Task prompt >>
Find the line in the entries below that contains "hfov_deg: 27.9". Repeat it exactly, and every line after it through the line that contains "f_number: 2.3".

Supplied material >>
==*==

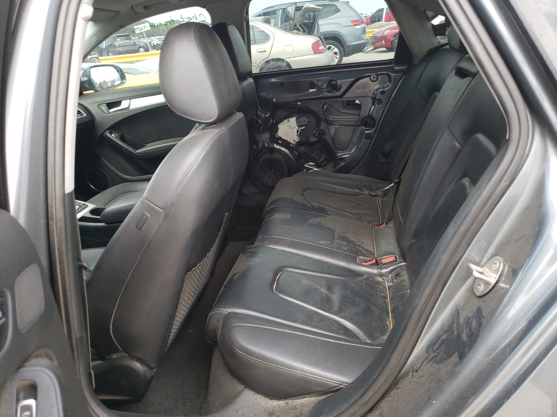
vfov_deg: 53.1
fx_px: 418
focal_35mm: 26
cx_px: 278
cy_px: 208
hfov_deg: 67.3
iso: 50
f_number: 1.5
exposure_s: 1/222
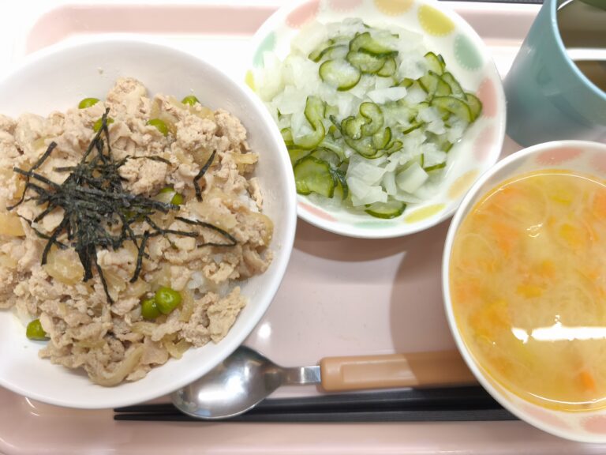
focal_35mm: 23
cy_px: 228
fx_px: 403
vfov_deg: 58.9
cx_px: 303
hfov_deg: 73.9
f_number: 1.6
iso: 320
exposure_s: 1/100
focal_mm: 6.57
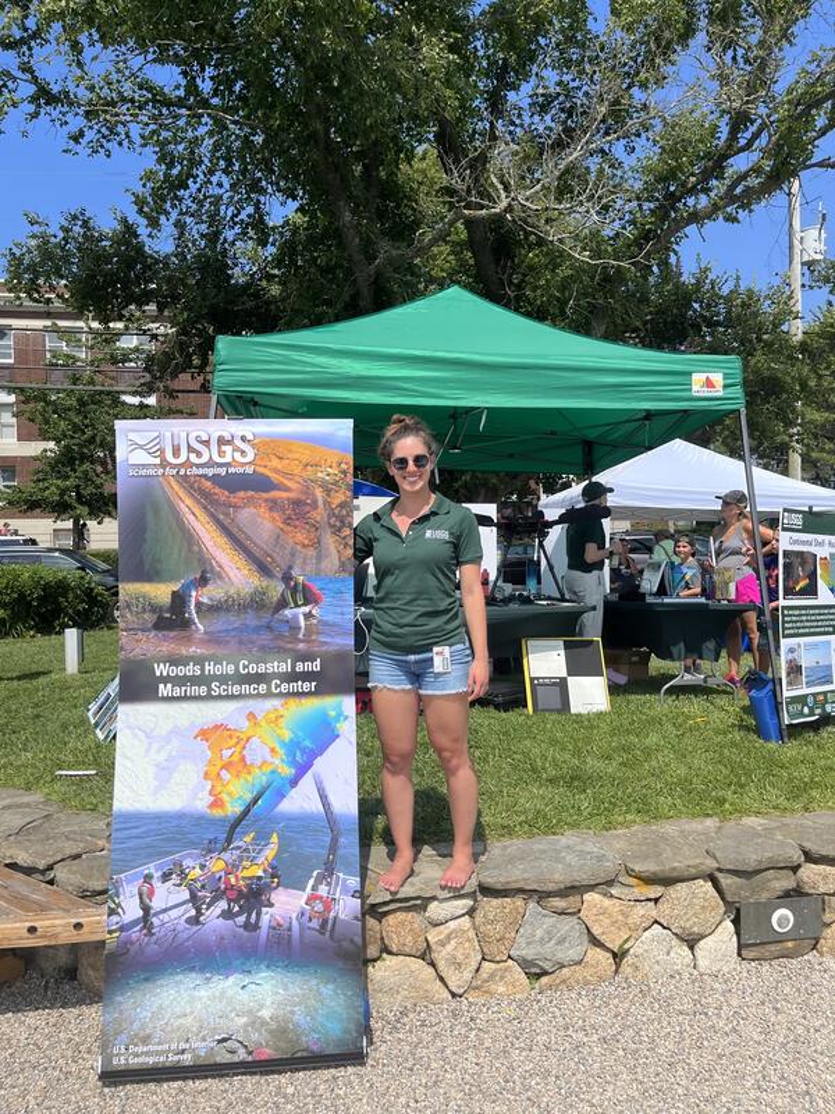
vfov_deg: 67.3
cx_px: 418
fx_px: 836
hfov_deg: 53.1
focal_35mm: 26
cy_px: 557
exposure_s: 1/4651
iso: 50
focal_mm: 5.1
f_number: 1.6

==*==

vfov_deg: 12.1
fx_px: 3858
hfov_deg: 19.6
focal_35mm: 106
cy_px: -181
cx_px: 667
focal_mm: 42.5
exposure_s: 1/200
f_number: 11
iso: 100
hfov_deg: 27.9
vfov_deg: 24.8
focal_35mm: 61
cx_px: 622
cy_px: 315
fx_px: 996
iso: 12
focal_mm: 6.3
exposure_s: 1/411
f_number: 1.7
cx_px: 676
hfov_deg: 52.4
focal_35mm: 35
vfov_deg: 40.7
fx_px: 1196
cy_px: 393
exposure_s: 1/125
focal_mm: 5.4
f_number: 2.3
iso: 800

==*==

Exercise output >>
hfov_deg: 27.9
vfov_deg: 24.8
focal_35mm: 61
cx_px: 622
cy_px: 315
fx_px: 996
iso: 12
focal_mm: 6.3
exposure_s: 1/411
f_number: 1.7
cx_px: 676
hfov_deg: 52.4
focal_35mm: 35
vfov_deg: 40.7
fx_px: 1196
cy_px: 393
exposure_s: 1/125
focal_mm: 5.4
f_number: 2.3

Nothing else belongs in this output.